#### Data under study
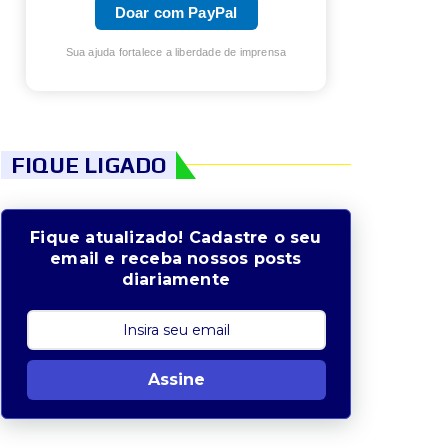
Doar com PayPal
Sua ajuda fortalece a liberdade de imprensa
FIQUE LIGADO
Fique atualizado! Cadastre o seu
email e receba nossos posts
diariamente
Assine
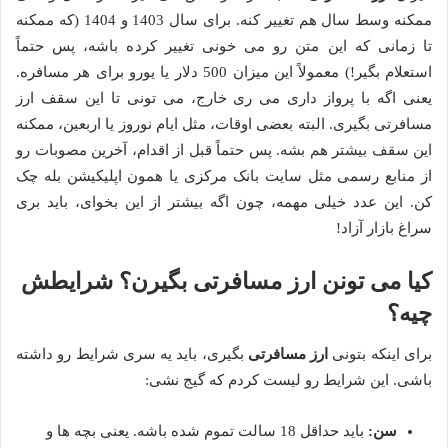
ممکنه وسط سال هم تغییر کنه. برای سال 1403 و 1404 (که ممکنه
تا زمانی که این متن رو می خونی تغییر کرده باشه، پس حتماً
استعلام بگیر!) معمولاً این میزان 500 دلار یا یورو برای هر مسافره.
یعنی اگه با پرواز داری می ری خارج، می تونی تا این سقف ارز
مسافرتی بگیری. البته بعضی اوقات، مثل ایام نوروز یا اربعین، ممکنه
این سقف بیشتر هم بشه. پس حتماً قبل از اقدام، آخرین مصوبات رو
از منابع رسمی مثل سایت بانک مرکزی یا همون اپلیکیشن بله چک
کن. این عدد خیلی مهمه، چون اگه بیشتر از این بخوای، باید بری
سراغ بازار آزاد!
کیا می تونن ارز مسافرتی بگیرن؟ شرایطش
چیه؟
برای اینکه بتونی
ارز مسافرتی
بگیری، باید یه سری شرایط رو داشته
باشی. این شرایط رو لیست کردم که گیج نشی:
سن:
باید حداقل 18 سالت تموم شده باشه. یعنی بچه ها و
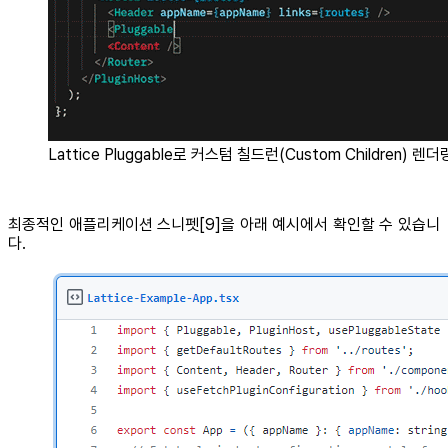
Lattice Pluggable로 커스텀 칠드런(Custom Children) 렌더
최종적인 애플리케이션 스니펫[9]을 아래 예시에서 확인할 수 있습니
다.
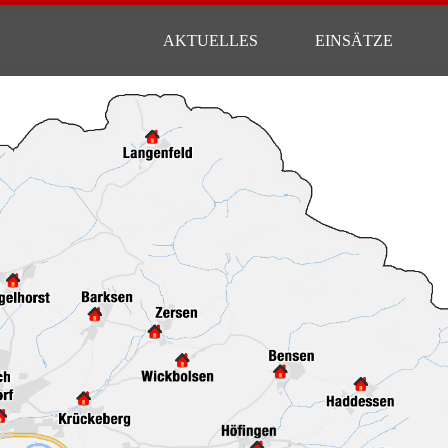
AKTUELLES
EINSÄTZE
########
Problem description:
Look for the word "باشه" in the listing above, and copy every line where you find it.

Result below:
تا زمانی که این متن رو می خونی تغییر کرده باشه، پس حتماً
باید حداقل 18 سالت تموم شده باشه. یعنی بچه ها و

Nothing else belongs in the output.